▶ **Job**
Report every line of the data that includes "Edit".

[Page images and extracted text]
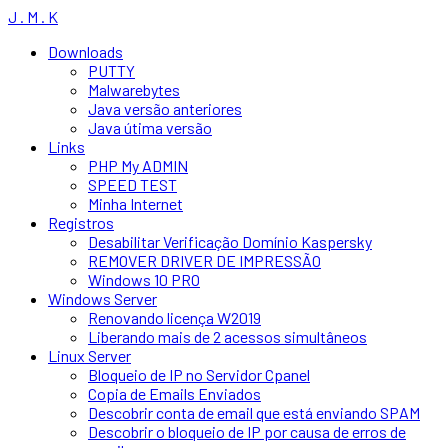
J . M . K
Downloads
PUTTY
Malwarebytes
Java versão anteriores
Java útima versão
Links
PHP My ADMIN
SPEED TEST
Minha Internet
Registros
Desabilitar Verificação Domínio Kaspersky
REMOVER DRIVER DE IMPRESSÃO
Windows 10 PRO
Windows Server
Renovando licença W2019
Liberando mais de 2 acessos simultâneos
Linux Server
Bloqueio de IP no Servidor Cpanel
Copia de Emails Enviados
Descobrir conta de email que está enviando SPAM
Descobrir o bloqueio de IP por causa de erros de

* * *

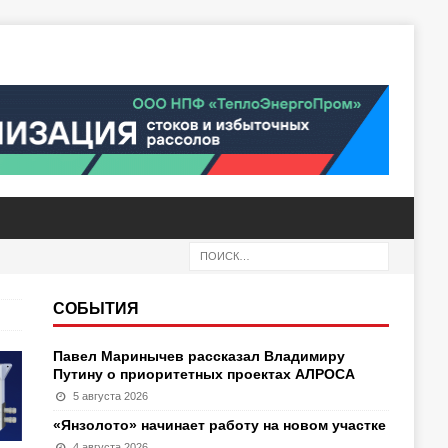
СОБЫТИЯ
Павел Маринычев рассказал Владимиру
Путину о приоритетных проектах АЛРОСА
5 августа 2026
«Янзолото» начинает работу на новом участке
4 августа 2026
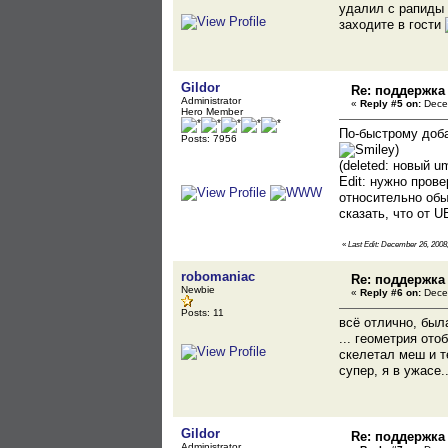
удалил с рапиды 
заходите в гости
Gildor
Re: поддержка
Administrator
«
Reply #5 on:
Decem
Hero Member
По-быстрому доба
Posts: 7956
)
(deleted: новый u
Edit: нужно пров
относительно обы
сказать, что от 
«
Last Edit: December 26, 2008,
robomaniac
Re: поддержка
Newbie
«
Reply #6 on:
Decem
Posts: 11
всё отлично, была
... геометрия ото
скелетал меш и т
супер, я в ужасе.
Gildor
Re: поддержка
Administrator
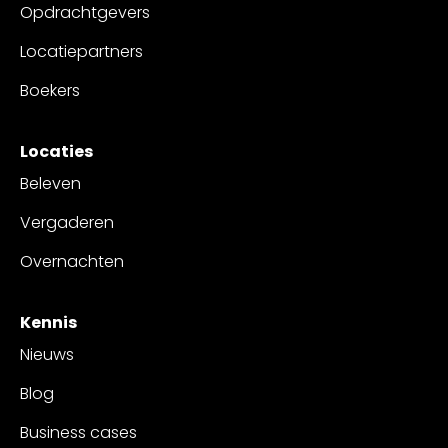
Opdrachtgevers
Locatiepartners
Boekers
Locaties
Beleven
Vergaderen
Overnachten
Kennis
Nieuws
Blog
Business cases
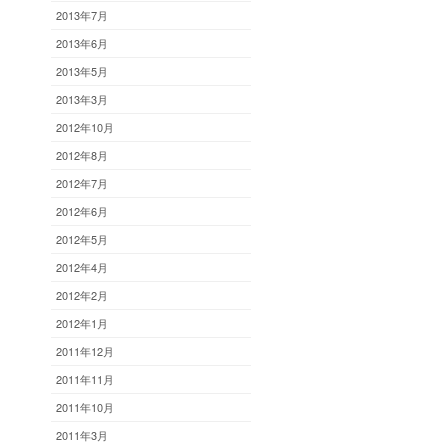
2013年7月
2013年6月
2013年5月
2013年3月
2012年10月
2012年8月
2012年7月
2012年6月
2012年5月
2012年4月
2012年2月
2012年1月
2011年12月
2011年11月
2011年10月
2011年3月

▶ **Solution for this task**
Edit: нужно пров
Last Edit: December 26, 2008,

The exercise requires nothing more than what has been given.